# african cichlids swimming like crazy



## EvyOsh (Nov 19, 2017)

Is this normal? Why would the fish swim all crazy and go up and down the fish tank?
check video - https://drive.google.com/drive/folders/ ... sp=sharing

i didn't have this behavior till i added my New Albino Red Dragon and star sapphire 3inch. as soon i added these 2 all the fish started swimming like crazy and happy maybe? before they used to hide when i go near the tank. but now they swim without fear.
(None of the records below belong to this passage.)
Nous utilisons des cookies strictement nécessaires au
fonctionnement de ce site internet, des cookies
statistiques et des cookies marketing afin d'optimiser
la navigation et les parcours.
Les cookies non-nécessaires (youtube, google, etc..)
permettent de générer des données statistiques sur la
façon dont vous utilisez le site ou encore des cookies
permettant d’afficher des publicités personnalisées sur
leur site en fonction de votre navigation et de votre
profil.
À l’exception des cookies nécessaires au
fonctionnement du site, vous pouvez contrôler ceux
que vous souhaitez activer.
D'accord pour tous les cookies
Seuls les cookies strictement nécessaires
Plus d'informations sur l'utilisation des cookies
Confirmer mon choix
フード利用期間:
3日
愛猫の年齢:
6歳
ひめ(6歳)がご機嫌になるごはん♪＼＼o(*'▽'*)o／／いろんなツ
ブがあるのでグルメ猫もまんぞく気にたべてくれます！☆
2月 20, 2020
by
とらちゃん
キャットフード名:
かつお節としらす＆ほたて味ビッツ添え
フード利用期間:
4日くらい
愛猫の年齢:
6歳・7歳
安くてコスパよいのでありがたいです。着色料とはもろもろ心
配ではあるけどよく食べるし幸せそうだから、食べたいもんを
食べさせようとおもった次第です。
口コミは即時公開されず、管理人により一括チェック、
anyone knows why is this? is this a bad thing or normal. This is a 20 gallon grow out tank. 30-50% water changes done every 3 days. custom made water filter and the tank was cycled for weeks before adding fish. never had unwanted Bactria blooms or never had any water discoloration water is crystal clear. i do gravel vac every twice a week to keep the ammonia and nitrite null.


----------



## noki (Jun 13, 2003)

They are fine.


----------



## EvyOsh (Nov 19, 2017)

noki said:


> They are fine.


ohh im so glad to hear that Thank you


----------



## joselepiu (Jul 22, 2017)

for some reason i can not play the vid...

:-? :-? :-? ...


----------



## EvyOsh (Nov 19, 2017)

joselepiu said:


> for some reason i can not play the vid...
> 
> :-? :-? :-? ...


My albino Dragon is the one that does this all the time. he even poke his face out off the water sometimes... so weird


----------



## joselepiu (Jul 22, 2017)

thx...

to me i would say that they are just playing at / with the bubbles and the current...

nice, happy fish happy owner...

:fish: opcorn: :thumb: :fish:


----------



## SantaMonicaHelp (Oct 1, 2012)

I'm glad the fish are alright. They look good!

-Kamran


----------



## EvyOsh (Nov 19, 2017)

joselepiu said:


> thx...
> 
> to me i would say that they are just playing at / with the bubbles and the current...
> 
> ...


awesome Thank you jose.


----------



## noki (Jun 13, 2003)

They are comfortable to swim about in a group which is a good thing. Don't know how many fish you have total, but they feel more comfortable with numbers, so adding more may have made them more comfortable. As the "personal dynamics" change as the fish mature there will probably more chasing and dominant behavior.


----------



## Corey (Jan 4, 2008)

Cichlids be crazy! lol


----------